Top of Entries supplied
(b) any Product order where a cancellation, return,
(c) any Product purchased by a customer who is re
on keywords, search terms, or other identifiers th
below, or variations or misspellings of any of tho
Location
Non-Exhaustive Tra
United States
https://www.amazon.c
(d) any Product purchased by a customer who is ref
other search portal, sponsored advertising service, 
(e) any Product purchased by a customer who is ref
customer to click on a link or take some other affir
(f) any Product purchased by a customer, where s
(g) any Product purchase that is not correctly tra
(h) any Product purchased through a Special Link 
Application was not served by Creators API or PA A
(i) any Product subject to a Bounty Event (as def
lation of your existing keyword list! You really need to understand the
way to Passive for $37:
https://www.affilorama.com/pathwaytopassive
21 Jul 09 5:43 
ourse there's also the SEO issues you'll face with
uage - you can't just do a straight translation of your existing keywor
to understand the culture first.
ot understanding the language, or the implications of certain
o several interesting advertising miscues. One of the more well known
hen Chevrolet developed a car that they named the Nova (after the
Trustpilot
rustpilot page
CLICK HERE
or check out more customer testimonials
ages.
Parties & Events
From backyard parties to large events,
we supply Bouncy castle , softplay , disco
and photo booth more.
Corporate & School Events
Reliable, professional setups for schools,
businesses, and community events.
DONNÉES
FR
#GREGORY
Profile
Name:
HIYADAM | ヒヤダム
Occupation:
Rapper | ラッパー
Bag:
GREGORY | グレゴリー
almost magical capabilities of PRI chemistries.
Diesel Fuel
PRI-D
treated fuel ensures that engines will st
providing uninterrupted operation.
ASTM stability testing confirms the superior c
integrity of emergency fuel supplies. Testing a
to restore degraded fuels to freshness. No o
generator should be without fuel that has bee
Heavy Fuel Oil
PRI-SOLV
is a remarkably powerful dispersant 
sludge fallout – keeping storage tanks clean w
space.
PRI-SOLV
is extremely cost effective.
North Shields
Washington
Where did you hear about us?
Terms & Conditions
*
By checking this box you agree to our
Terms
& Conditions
Bottom of Entries supplied
Top of Entries supplied
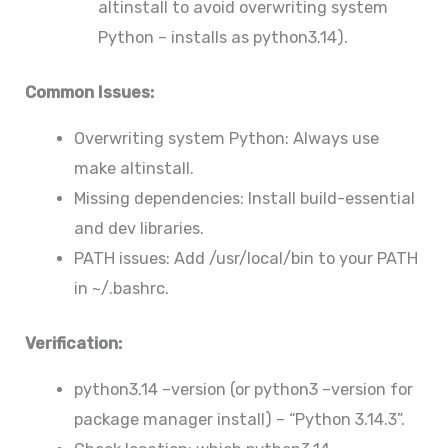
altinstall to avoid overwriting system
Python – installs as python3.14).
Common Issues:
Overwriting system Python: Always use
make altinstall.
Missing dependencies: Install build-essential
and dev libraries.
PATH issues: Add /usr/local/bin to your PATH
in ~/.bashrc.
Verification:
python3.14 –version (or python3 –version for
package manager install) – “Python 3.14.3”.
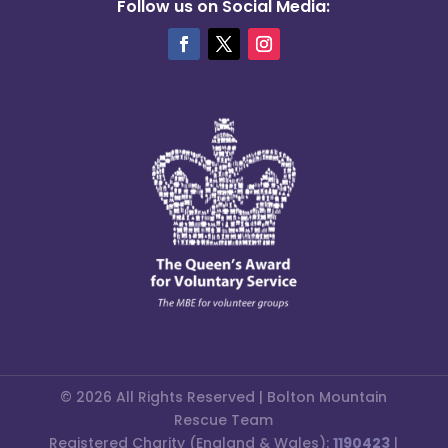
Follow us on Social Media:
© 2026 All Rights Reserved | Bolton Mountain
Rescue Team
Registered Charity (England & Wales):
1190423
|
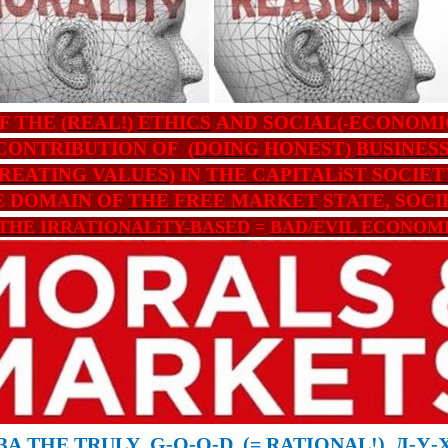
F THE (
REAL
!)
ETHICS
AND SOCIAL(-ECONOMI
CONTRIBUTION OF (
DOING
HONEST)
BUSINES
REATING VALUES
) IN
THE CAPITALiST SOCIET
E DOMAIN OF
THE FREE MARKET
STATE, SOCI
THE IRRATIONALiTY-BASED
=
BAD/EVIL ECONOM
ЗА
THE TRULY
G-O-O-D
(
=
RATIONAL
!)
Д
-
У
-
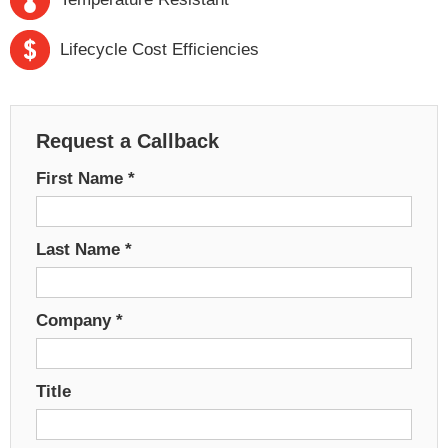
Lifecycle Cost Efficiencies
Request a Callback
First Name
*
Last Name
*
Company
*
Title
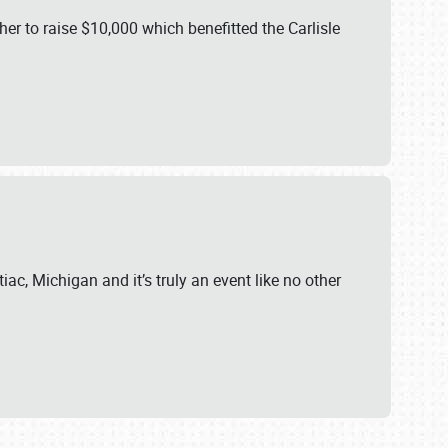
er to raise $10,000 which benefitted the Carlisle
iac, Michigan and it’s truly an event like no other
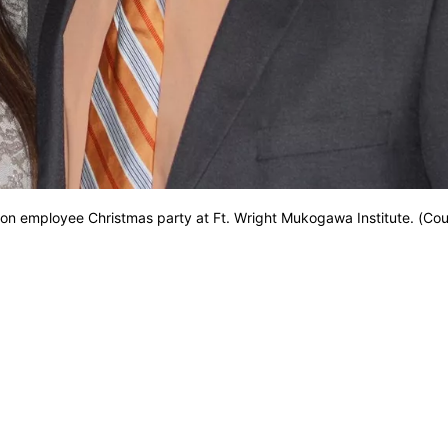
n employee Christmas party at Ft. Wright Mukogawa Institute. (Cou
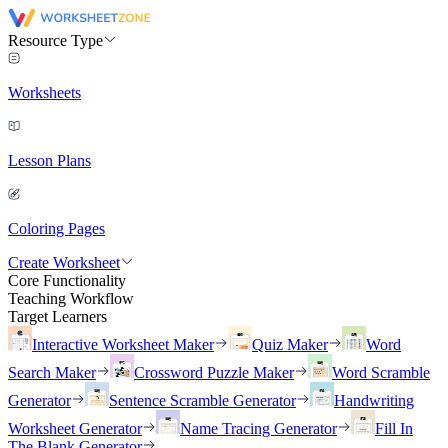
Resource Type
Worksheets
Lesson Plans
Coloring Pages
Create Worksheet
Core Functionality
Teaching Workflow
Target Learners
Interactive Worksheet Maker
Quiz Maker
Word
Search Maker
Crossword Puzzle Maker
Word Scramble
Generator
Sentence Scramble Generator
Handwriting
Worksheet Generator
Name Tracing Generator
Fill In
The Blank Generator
Bottom of Entries supplied
What is needed is a verbatim copy of every line in the records above from the one containing "(b) any Product" down to the one containing "o several interesting", both included, and nothing more.

• Your response:
(b) any Product order where a cancellation, return,
(c) any Product purchased by a customer who is re
on keywords, search terms, or other identifiers th
below, or variations or misspellings of any of tho
Location
Non-Exhaustive Tra
United States
https://www.amazon.c
(d) any Product purchased by a customer who is ref
other search portal, sponsored advertising service, 
(e) any Product purchased by a customer who is ref
customer to click on a link or take some other affir
(f) any Product purchased by a customer, where s
(g) any Product purchase that is not correctly tra
(h) any Product purchased through a Special Link 
Application was not served by Creators API or PA A
(i) any Product subject to a Bounty Event (as def
lation of your existing keyword list! You really need to understand the
way to Passive for $37:
https://www.affilorama.com/pathwaytopassive
21 Jul 09 5:43 
ourse there's also the SEO issues you'll face with
uage - you can't just do a straight translation of your existing keywor
to understand the culture first.
ot understanding the language, or the implications of certain
o several interesting advertising miscues. One of the more well known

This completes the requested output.